En ce temps ancien de 2006 la France était encore un Etat-nation et non une « belle province » des 32 provinces de l’Union européenne. Et, fait absolument incompréhensible aujourd’hui pour le non historien, beaucoup de Français considéraient encore leur pays,  ou plus exactement ce qu’ils appelaient « la République » (on va revenir sur ce que masquait une telle expression), comme le médiateur de l’universel. Ils opposaient volontiers un « universalisme français » à un « particularisme anglo-saxon ».

Ajoutons cependant que l’année 2005, sans qu’ils en aient eu forcément tous conscience, fut cruciale dans la mise en cause de cette idée, aujourd’hui considérée comme fort étrange. En effet, aussi bien l’échec de la tentative parlementaire d’imposer un enseignement « positif » sur la colonisation (la France apportant des valeurs universelles aux peuples qu’elle avait colonisés, ce qui justifiait les violences de la colonisation, vieille idée qui avait été de gauche… au XIXe siècle), qu’à la fin de l’année, les émeutes de « jeunes des banlieues », mettant en lumière les discriminations à l’embauche et pour l’obtention de logements, avaient changé la donne dans la durée.  La plupart des historiens, en effet, voient dans ces événements les prémisses de la crise profonde qui, dans les années 2020-2040, allait décider les citoyens français, par référendum, à une mutation très profonde grâce à (là, deux phrases ont été électroniquement brouillées)

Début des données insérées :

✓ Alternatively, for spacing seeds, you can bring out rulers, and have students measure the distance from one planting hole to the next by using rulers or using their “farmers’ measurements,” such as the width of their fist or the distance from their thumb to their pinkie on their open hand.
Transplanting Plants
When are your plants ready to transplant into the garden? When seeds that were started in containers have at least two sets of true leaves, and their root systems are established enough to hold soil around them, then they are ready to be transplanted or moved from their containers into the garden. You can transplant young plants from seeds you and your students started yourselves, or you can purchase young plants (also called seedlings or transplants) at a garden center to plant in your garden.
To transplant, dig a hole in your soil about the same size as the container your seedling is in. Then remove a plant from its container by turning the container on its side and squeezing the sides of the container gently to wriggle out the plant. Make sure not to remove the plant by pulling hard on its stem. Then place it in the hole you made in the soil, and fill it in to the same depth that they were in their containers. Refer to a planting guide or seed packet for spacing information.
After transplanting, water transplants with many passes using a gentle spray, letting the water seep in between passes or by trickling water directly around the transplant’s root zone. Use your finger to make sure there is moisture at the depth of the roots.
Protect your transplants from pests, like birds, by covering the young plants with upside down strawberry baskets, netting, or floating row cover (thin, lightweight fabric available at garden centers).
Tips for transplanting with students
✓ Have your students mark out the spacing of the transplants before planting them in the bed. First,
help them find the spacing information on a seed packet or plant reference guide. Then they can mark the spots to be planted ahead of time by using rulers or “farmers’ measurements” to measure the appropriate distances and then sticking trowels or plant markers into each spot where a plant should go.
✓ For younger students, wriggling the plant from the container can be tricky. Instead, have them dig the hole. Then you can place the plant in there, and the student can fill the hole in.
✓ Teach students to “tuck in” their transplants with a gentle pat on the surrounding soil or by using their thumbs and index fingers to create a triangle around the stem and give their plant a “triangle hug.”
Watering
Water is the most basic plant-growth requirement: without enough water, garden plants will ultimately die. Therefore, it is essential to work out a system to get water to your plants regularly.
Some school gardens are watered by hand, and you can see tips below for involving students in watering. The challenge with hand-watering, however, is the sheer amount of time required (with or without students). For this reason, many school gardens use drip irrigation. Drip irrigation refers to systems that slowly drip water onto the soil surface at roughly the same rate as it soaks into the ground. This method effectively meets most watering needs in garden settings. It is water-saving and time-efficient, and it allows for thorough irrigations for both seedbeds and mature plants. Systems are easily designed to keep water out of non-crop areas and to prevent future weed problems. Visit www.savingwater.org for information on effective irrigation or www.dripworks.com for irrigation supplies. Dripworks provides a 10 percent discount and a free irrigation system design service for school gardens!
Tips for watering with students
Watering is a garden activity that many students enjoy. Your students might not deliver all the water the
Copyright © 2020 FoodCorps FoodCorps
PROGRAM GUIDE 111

Pourtant, certains qui voulaient  monopoliser pour eux-mêmes le terme de « républicain », adoptaient, à la fin du XXe siècle et au début du XXIe, un comportement analogue à celui des émigrés de la Révolution française : ils ne voulaient « rien apprendre » et « rien oublier ». Pour eux, la pensée s’était arrêtée avec Condorcet, grand philosophe du XVIIIe siècle et, bien sûr, totalement homme de son temps dans sa croyance linéaire au progrès.

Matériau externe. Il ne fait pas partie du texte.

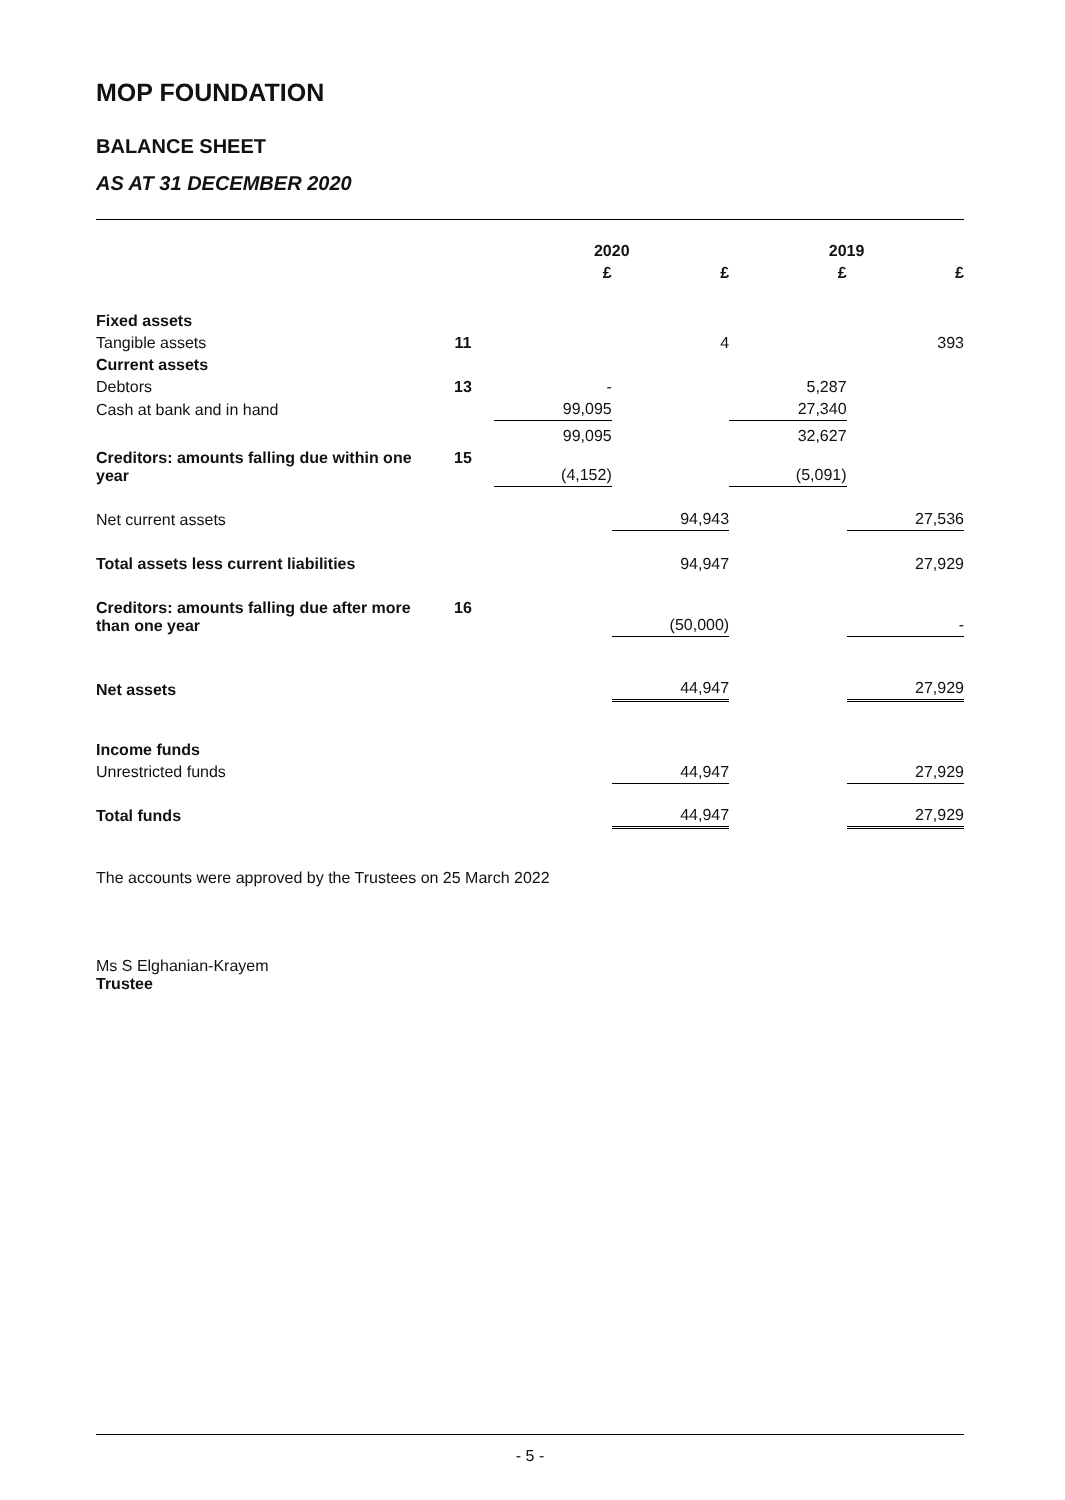MOP FOUNDATION
BALANCE SHEET
AS AT 31 DECEMBER 2020
| | | 2020 | | 2019 | |
| --- | --- | --- | --- | --- | --- |
| | | £ | £ | £ | £ |
| Fixed assets | | | | | |
| Tangible assets | 11 | | 4 | | 393 |
| Current assets | | | | | |
| Debtors | 13 | - | | 5,287 | |
| Cash at bank and in hand | | 99,095 | | 27,340 | |
| | | 99,095 | | 32,627 | |
| Creditors: amounts falling due within one year | 15 | (4,152) | | (5,091) | |
| Net current assets | | | 94,943 | | 27,536 |
| Total assets less current liabilities | | | 94,947 | | 27,929 |
| Creditors: amounts falling due after more than one year | 16 | | (50,000) | | - |
| Net assets | | | 44,947 | | 27,929 |
| Income funds | | | | | |
| Unrestricted funds | | | 44,947 | | 27,929 |
| Total funds | | | 44,947 | | 27,929 |
The accounts were approved by the Trustees on 25 March 2022
Ms S Elghanian-Krayem
Trustee
- 5 -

On peut appréhender de façon globale l’évolution de la situation française par quelques rappels portant sur trois commémorations : le bicentenaire de la Révolution française en 1989, le centenaire de la séparation des Eglises et de l’Etat en 2005 et le tricentenaire de la Révolution française en 2089. Point n’est besoin de parler du bicentenaire de la séparation. Nous venons de le vivre et de l’analyser en même temps, selon le procédé I.O. « Imminent Objectivation » qui permet d’appréhender scientifiquement et en temps réel, grâce à la puce installée dans votre pouce gauche, ce que l’on peut  vivre avec passion par ailleurs. Dans ce chapitre premier, nous examinerons comment le tournant de 1989 fut une cause essentielle des impasses françaises des deux premières du XXIe siècle. Nous parlerons du tournant de 2005 et de la nouvelle situation de 2089 dans le chapitre 2.

Un sociologue de cette époque lointaine, Jean-Paul Willaime[1], avait analysé le bicentenaire de la Révolution française comme le temps du triomphe d’une « religion civile » catho-laïque. La « religion civile », cette notion provenant de Jean-Jacques Rousseau et revisitée par les sociologues surtout anglophones et germanophones, était un terme qui avait mauvaise presse en France. Très naïvement, les philosophes de cette contrée croyaient qu’il suffisait de ne pas l’utiliser ou d’écrire bien fort qu’ils étaient « contre toute religion civile » pour évacuer le problème.  

Pourtant l’analyse willaimienne s’est avérée juste et 1989  a symbolisé le début du rapprochement entre les dits républicains, qui se voulaient des laïques purs et durs et des catholiques, partisans de « l’héritage chrétien » de l’Europe dans la communion dans un France aux doubles racines républicaines et chrétiennes. On sait que les positions continuèrent de  se rapprocher : le 26 janvier 2006, lors d’une émission  sur France 2, le républicain, Max Gallo,  déclara au catholique vendéen Philippe de Villiers, qu’il poursuivait le « même objectif » que lui, avec des « moyens différents ».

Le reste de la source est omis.